We both took a swallow.

‘Amy comes over to my place one night – I’d been seeing this other girl like a month – and Amy comes over, and she’s all back like she used to be. She’s got some bootleg DVD of a comic I like, an underground performance in Durham, and she’s got a sack of burgers, and we watch the DVD, and she’s got her leg flopped over mine, and then she’s nestling into me, and … sorry. She’s your wife. My main point is: The girl knew how to work me. And we end up …’

‘You had sex.’


Consensual
sex, yes. And she leaves and everything is fine. Kiss goodbye at the door, the whole shebang.’

‘Then what?’

‘The next thing I know, two cops are at my door, and they’ve
done a rape kit on Amy, and she has “wounds consistent with forcible rape.” And she has ligature marks on her wrists, and when they search my apartment, there on the headboard of my bed are two ties – like, neckties – tucked down near the mattress, and the ties are, quote, “consistent with the ligature marks.”’

‘Had you tied her up?’

‘No, the sex wasn’t even that …
that
, you know? I was totally caught off guard. She must have tied them there when I got up to take a piss or whatever. I mean, I was in some serious shit. It was looking very bad. And then suddenly she dropped the charges. Couple of weeks later, I got a note, anonymous, typed, says:
Maybe next time you’ll think twice
.’

‘And you never heard from her again?’

‘Never heard from her again.’

‘And you didn’t try to press charges against her or anything?’

‘Uh, no. Fuck no. I was just glad she went away. Then last week, I’m eating my Thai food, sitting in my bed, watching the news report. On Amy. On you. Perfect wife, anniversary, no body, a real shitstorm. I swear, I broke out in a sweat. I thought:
That’s Amy, she’s graduated to murder. Holy shit
. I’m serious, man, I bet whatever she’s got cooked up for you, it’s drum-fucking-tight. You should be fucking scared.’

AMY ELLIOTT DUNNE

EIGHT DAYS GONE

I
am wet from the bumper boats; we got more than five dollars’ worth of time because the two sun-stunned teenage girls would rather flip through gossip magazines and smoke cigarettes than try to herd us off the water. So we spent a good thirty minutes on our lawn-mower-motor-propelled ships, ramming each other and turning wild twists, and then we got bored and left of our own accord.

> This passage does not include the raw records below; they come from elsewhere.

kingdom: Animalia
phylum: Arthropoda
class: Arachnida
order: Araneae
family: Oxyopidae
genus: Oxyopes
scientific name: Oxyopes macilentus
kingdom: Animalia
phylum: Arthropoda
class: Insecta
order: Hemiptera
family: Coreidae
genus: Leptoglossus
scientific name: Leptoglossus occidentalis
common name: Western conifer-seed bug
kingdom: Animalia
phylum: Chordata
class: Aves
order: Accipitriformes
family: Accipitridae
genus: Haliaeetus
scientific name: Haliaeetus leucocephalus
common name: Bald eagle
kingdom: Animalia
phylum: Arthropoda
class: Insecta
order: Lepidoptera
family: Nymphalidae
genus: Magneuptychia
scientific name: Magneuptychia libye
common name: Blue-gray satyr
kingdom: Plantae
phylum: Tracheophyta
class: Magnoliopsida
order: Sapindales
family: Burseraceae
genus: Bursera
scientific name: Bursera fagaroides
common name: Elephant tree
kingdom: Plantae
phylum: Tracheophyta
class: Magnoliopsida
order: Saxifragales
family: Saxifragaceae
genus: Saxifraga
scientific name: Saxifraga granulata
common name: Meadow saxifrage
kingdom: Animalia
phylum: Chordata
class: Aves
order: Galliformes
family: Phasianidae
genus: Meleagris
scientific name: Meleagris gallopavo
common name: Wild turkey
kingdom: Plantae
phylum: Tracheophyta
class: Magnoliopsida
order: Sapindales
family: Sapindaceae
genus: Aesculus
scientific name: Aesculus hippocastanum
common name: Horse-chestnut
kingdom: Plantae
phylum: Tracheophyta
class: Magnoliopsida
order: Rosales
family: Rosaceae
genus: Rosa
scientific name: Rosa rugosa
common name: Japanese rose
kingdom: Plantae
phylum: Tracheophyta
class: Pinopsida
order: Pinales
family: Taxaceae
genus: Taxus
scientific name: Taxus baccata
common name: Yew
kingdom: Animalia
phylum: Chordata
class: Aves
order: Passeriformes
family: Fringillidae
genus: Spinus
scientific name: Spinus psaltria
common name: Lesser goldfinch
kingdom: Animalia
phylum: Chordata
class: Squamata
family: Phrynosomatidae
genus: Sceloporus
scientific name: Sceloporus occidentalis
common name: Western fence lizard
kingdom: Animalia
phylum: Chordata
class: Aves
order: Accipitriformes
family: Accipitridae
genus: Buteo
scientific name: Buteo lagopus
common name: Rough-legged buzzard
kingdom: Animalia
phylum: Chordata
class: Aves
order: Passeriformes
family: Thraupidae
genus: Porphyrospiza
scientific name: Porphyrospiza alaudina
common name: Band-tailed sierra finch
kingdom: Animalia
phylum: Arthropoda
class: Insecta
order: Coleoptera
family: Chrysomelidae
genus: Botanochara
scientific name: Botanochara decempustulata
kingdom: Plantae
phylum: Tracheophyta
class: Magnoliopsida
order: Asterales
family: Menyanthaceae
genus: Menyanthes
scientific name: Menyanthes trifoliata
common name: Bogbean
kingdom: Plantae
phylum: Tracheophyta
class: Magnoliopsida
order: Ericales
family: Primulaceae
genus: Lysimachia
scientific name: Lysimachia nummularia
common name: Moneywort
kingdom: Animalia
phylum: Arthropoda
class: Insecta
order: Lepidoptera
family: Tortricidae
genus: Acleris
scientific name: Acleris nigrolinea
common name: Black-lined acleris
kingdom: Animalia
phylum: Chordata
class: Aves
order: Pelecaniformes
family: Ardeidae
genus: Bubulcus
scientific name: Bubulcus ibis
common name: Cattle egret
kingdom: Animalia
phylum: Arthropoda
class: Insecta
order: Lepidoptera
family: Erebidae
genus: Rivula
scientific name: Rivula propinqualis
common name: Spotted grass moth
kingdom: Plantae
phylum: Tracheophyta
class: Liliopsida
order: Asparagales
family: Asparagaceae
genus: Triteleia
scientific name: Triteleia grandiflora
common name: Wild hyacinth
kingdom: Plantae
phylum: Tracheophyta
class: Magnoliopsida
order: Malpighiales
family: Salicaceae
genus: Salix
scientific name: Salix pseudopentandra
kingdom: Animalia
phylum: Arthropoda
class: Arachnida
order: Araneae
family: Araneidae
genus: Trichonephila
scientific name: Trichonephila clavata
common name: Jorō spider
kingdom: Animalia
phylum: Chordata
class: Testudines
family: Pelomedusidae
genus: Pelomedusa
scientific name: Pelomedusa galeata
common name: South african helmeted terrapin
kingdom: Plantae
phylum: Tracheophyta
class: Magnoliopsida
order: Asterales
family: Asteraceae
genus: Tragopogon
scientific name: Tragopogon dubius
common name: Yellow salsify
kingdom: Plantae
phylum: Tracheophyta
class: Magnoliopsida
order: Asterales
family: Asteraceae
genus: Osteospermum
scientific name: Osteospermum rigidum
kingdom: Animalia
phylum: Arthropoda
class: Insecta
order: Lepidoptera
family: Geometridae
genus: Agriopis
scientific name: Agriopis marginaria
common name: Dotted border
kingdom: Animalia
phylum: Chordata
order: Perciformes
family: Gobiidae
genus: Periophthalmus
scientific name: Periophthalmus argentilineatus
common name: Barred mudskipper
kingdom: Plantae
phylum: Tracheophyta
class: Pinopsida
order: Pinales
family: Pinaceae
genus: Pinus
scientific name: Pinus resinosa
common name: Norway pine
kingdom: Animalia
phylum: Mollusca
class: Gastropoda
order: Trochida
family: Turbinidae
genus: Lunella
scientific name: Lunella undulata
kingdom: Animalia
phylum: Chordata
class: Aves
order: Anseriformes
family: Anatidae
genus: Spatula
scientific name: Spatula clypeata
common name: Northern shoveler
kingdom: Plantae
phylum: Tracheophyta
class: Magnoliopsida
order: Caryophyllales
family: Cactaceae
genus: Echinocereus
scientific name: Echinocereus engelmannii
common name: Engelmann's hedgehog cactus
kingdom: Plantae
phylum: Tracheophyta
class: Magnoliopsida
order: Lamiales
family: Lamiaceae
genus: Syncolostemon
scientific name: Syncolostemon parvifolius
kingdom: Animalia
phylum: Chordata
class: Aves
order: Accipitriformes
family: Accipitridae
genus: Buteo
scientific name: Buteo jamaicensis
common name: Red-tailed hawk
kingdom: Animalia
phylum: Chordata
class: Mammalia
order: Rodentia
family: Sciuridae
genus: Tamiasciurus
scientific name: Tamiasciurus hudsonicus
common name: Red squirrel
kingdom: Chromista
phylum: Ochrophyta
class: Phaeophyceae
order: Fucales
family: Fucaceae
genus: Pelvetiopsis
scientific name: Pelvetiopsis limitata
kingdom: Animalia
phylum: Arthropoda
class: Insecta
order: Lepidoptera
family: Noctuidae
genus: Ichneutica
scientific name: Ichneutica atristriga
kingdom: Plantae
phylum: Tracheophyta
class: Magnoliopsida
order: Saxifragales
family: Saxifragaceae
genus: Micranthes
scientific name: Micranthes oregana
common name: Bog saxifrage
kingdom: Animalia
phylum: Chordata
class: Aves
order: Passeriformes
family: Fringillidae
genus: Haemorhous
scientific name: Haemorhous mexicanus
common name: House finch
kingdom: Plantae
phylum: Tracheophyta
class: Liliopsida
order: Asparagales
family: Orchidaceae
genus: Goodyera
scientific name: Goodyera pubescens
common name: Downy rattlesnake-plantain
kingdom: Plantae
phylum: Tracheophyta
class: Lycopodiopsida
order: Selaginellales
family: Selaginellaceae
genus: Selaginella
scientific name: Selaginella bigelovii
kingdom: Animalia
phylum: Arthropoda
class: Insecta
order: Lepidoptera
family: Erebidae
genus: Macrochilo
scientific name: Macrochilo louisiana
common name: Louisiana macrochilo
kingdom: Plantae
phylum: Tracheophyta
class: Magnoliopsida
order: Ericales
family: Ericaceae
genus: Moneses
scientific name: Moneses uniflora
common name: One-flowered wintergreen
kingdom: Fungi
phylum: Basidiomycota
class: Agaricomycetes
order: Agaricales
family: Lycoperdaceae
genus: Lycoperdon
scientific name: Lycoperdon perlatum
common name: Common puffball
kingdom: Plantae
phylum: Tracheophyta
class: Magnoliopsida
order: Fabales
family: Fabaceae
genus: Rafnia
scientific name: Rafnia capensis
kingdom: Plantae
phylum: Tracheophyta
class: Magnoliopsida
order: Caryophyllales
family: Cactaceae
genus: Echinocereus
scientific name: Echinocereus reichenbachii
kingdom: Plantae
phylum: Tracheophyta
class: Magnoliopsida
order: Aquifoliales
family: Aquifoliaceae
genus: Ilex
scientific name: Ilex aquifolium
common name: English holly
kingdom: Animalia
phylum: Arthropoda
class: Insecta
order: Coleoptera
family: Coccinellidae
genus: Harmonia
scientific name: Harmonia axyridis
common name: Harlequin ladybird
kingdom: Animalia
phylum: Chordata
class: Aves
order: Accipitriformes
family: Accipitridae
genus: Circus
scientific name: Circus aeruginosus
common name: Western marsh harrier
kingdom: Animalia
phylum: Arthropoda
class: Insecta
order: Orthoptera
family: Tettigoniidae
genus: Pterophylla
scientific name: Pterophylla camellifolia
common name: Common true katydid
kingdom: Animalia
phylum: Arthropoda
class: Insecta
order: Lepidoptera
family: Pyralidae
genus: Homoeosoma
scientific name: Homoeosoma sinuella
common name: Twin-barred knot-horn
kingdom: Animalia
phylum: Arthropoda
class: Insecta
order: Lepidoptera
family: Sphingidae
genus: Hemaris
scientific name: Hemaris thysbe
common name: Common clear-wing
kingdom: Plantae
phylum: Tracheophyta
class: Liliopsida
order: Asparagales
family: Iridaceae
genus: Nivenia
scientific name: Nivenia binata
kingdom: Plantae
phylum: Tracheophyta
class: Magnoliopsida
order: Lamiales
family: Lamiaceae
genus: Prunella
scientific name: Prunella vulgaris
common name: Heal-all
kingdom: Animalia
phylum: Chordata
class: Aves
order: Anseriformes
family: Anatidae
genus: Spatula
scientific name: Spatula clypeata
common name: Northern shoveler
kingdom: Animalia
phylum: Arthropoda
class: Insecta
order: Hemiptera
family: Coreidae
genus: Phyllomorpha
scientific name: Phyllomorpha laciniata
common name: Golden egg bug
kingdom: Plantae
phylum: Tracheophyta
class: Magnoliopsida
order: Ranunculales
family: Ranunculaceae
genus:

Greta, Jeff, and I, an odd crew in a strange place. Greta and Jeff have become good friends in just a day, which is how people do it here, where there’s nothing else to do. I think Greta is deciding whether she’ll make Jeff another of her disastrous mating choices. Jeff would like it. He prefers her. She is much prettier than I am, right now, in this place. Cheap pretty. She is wearing a bikini top and jean shorts, with a spare shirt tucked into the back pocket for when she wants to enter a store (T-shirts, wood carvings, decorative rocks) or restaurant (burger, barbecue, taffy). She wants us to get Old West photos taken, but that’s not going to happen for reasons aside from the fact that I don’t want redneck-lake-person lice.

We end up settling for a few rounds on a decrepit miniature golf course. The fake grass is torn off in patches, the alligators and windmills that once moved mechanically are still. Jeff does the honors instead, twirling the windmill, snapping open and shut the gator jaws. Some holes are simply unplayable – the grass rolled up like carpeting, the farmhouse with its beckoning mousehole collapsed in on itself. So we roam between courses in no particular order. No one is even keeping score.